Task brief - Would you please return every line from the listing that contains the word "labels"?

Excerpted records -

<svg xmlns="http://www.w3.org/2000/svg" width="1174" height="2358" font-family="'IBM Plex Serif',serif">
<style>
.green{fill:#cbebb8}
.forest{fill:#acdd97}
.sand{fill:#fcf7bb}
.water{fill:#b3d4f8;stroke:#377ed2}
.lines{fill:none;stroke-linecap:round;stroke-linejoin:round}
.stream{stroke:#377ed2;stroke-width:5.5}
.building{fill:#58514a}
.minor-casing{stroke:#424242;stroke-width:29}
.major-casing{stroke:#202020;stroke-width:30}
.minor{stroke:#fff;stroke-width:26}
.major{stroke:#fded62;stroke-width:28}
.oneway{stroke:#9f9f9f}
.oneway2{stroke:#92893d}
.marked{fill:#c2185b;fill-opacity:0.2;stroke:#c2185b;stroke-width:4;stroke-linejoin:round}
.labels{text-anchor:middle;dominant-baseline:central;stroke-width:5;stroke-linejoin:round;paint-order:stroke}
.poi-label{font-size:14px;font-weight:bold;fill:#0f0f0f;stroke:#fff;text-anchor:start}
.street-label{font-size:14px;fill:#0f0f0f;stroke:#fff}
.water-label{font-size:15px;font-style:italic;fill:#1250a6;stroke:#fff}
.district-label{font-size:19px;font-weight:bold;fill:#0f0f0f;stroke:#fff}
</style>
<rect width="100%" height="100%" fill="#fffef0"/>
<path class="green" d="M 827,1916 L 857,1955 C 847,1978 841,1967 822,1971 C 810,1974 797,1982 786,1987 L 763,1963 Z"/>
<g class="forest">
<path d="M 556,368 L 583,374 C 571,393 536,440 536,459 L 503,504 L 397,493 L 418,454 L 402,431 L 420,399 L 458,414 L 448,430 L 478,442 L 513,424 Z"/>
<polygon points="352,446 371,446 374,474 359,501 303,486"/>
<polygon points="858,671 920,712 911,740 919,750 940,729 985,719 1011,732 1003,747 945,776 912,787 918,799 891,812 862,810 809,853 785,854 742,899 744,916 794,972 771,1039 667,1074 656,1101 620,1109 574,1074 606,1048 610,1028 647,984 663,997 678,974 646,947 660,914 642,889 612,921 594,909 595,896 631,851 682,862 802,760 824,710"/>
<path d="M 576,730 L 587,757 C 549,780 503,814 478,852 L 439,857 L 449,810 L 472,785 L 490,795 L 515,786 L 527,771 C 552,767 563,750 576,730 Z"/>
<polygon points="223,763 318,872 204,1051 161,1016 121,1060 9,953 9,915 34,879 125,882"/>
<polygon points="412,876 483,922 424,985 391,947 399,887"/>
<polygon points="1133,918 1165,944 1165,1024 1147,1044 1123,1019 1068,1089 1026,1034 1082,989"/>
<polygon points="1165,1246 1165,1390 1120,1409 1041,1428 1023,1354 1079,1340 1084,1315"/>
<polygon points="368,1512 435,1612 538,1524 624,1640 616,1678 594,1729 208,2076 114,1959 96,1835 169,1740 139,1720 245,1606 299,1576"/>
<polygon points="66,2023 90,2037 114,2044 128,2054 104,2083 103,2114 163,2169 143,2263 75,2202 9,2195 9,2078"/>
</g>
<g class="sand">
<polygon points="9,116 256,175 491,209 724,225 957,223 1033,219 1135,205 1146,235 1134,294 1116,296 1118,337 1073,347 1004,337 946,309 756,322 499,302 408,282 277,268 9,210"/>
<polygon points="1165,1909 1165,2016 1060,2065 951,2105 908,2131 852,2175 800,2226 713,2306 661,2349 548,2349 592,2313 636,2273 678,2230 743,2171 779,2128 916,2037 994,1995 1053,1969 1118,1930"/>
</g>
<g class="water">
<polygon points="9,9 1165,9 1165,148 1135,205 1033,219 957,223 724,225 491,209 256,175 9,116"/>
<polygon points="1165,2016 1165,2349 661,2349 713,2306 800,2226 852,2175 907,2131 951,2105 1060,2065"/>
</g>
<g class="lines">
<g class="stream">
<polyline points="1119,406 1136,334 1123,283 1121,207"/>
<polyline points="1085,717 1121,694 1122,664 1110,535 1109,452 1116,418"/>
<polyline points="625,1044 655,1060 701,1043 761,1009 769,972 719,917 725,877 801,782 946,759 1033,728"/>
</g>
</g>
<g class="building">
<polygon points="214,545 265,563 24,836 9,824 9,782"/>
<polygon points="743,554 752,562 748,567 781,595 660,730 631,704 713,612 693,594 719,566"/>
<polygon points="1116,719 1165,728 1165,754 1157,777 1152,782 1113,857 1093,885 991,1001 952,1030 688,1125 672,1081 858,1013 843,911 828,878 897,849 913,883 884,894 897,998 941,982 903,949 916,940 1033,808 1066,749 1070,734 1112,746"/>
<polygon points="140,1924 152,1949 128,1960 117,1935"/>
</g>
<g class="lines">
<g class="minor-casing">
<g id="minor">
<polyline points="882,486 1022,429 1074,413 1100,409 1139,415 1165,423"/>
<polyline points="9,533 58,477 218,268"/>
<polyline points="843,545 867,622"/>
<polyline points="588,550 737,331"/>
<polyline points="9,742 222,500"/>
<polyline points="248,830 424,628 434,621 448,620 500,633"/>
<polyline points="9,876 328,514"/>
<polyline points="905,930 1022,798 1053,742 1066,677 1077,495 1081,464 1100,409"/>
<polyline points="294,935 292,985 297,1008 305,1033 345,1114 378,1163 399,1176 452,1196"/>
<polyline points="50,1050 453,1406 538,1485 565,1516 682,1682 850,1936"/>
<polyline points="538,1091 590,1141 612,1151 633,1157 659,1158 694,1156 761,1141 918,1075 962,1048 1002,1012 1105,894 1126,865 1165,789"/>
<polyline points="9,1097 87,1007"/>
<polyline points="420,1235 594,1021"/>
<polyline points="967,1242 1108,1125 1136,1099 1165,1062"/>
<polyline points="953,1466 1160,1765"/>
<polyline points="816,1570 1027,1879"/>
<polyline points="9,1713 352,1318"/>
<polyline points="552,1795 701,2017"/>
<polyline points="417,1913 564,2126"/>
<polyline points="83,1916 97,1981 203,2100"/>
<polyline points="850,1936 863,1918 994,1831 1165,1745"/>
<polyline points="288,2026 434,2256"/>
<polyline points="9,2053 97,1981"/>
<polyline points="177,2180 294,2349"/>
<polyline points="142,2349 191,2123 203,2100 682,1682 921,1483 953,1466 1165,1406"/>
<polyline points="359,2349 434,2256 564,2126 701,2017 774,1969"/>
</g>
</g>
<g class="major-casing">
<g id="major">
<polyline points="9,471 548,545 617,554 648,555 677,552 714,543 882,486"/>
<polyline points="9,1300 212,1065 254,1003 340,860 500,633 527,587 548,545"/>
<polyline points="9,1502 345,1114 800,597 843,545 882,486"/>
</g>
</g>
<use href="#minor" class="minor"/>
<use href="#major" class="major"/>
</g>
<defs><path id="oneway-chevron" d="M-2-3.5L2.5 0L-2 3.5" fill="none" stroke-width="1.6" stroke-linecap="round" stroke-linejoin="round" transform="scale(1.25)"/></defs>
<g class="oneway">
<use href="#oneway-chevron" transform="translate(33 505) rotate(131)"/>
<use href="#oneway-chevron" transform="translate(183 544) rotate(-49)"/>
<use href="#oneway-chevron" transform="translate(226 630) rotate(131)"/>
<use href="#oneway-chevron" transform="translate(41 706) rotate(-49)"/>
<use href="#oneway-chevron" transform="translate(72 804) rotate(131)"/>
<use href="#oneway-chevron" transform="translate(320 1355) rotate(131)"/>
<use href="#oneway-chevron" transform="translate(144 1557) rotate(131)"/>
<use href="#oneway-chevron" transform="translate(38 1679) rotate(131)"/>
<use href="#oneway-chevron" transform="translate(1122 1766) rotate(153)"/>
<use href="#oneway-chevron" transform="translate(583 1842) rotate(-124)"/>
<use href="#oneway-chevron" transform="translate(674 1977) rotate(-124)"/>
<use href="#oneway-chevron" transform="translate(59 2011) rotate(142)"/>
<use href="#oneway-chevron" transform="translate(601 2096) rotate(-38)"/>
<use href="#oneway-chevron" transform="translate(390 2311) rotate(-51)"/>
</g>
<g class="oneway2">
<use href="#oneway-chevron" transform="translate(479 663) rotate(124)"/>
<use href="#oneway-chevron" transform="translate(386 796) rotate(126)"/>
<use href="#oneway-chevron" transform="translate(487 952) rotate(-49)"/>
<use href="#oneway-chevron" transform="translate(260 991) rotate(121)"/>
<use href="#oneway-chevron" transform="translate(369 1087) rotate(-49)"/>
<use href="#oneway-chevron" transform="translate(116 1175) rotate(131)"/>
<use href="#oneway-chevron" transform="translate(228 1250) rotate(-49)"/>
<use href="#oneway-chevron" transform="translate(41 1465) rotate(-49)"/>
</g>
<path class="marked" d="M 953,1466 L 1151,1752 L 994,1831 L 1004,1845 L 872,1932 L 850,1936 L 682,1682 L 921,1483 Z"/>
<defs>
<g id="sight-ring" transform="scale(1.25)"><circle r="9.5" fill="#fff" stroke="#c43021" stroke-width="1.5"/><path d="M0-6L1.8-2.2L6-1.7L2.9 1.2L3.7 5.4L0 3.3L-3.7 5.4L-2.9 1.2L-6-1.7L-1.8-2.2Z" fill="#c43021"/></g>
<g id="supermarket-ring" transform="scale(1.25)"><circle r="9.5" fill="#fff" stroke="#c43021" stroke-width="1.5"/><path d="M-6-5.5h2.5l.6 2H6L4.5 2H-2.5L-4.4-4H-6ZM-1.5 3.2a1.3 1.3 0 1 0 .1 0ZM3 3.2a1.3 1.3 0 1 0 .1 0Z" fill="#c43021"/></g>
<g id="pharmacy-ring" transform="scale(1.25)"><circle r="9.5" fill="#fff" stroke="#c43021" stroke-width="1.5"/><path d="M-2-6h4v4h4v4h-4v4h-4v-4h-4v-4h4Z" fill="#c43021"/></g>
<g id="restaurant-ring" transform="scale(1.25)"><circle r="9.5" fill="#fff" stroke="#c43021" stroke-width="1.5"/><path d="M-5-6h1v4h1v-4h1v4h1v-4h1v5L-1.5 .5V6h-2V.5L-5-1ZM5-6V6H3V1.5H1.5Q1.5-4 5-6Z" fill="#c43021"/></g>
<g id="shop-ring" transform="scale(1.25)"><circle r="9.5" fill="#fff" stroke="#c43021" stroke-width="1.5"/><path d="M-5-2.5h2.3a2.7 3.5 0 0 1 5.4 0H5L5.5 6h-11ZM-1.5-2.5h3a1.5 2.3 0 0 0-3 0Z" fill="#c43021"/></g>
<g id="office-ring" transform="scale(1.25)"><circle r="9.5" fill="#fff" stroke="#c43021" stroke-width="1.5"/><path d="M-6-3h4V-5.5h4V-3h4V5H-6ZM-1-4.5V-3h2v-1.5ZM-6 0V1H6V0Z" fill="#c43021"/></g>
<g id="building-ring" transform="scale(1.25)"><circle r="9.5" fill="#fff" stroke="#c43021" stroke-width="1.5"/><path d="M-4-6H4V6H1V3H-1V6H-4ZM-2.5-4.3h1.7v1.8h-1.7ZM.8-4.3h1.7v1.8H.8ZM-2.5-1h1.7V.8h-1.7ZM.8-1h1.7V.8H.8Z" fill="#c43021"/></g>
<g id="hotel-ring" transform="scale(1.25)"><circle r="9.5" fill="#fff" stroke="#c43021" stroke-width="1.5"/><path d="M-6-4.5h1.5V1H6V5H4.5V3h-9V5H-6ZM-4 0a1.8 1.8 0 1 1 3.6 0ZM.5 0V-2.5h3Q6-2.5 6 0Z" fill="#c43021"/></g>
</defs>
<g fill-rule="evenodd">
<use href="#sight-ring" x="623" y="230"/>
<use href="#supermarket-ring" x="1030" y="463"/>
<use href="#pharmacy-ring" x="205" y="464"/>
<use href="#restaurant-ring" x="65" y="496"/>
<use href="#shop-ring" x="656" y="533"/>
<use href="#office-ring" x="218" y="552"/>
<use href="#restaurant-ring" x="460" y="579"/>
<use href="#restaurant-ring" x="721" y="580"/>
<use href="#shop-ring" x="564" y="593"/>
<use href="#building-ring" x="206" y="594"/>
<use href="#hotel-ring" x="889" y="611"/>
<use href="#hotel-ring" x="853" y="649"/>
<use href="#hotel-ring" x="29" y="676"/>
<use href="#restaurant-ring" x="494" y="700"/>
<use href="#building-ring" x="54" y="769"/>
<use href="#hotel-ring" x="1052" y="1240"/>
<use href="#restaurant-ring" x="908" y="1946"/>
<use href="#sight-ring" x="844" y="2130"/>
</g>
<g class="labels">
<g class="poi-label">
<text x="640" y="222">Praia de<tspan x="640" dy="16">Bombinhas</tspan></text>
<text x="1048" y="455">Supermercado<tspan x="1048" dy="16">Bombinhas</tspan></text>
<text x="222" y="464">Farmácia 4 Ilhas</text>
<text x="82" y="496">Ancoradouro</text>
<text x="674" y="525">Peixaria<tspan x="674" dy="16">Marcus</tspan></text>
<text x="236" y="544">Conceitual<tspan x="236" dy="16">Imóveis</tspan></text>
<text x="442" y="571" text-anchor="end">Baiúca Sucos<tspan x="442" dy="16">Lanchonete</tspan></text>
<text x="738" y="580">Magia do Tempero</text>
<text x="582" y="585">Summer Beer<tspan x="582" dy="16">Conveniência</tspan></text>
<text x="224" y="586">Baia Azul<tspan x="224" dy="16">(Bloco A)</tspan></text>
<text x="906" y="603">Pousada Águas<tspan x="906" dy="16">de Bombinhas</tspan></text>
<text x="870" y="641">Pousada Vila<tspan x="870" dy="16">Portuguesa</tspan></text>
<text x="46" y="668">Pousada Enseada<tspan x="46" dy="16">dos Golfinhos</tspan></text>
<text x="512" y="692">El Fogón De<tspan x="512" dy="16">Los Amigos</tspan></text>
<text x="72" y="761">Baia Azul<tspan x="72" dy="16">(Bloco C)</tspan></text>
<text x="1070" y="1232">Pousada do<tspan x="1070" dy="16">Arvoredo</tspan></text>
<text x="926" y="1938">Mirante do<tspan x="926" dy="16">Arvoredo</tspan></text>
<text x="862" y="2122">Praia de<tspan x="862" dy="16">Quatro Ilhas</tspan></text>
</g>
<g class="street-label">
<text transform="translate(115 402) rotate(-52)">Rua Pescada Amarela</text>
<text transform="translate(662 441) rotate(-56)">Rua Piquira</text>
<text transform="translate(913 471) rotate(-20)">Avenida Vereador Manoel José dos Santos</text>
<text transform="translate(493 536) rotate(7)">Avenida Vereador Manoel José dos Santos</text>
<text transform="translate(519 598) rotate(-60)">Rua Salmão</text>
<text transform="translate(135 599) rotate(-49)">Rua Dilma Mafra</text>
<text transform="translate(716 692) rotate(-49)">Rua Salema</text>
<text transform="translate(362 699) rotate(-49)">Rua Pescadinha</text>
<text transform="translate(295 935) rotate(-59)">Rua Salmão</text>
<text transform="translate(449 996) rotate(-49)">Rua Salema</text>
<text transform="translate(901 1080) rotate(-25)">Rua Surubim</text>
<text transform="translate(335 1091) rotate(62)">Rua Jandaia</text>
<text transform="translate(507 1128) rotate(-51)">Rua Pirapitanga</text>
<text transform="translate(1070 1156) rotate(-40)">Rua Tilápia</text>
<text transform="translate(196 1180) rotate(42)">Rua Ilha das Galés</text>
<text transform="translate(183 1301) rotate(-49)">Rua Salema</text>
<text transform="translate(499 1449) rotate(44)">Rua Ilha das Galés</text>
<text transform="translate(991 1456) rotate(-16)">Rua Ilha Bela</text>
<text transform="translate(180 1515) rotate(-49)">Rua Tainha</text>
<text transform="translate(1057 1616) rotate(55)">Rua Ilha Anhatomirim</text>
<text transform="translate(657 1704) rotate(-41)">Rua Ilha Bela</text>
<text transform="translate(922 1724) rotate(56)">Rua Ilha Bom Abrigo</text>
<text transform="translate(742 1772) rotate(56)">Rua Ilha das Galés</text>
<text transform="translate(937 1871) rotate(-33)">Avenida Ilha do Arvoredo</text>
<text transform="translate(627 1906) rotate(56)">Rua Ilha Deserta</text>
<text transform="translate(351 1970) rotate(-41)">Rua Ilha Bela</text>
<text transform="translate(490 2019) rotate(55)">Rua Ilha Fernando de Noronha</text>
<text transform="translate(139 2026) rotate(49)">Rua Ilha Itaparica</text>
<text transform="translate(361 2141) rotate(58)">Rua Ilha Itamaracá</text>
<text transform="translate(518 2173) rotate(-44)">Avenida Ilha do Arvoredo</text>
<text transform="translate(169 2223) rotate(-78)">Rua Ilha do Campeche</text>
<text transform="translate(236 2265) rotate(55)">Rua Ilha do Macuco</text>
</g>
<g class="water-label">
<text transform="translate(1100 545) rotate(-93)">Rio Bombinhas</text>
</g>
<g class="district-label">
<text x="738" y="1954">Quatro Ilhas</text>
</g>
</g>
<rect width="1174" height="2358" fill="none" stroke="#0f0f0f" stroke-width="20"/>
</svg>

Response -
.labels{text-anchor:middle;dominant-baseline:central;stroke-width:5;stroke-linejoin:round;paint-order:stroke}
<g class="labels">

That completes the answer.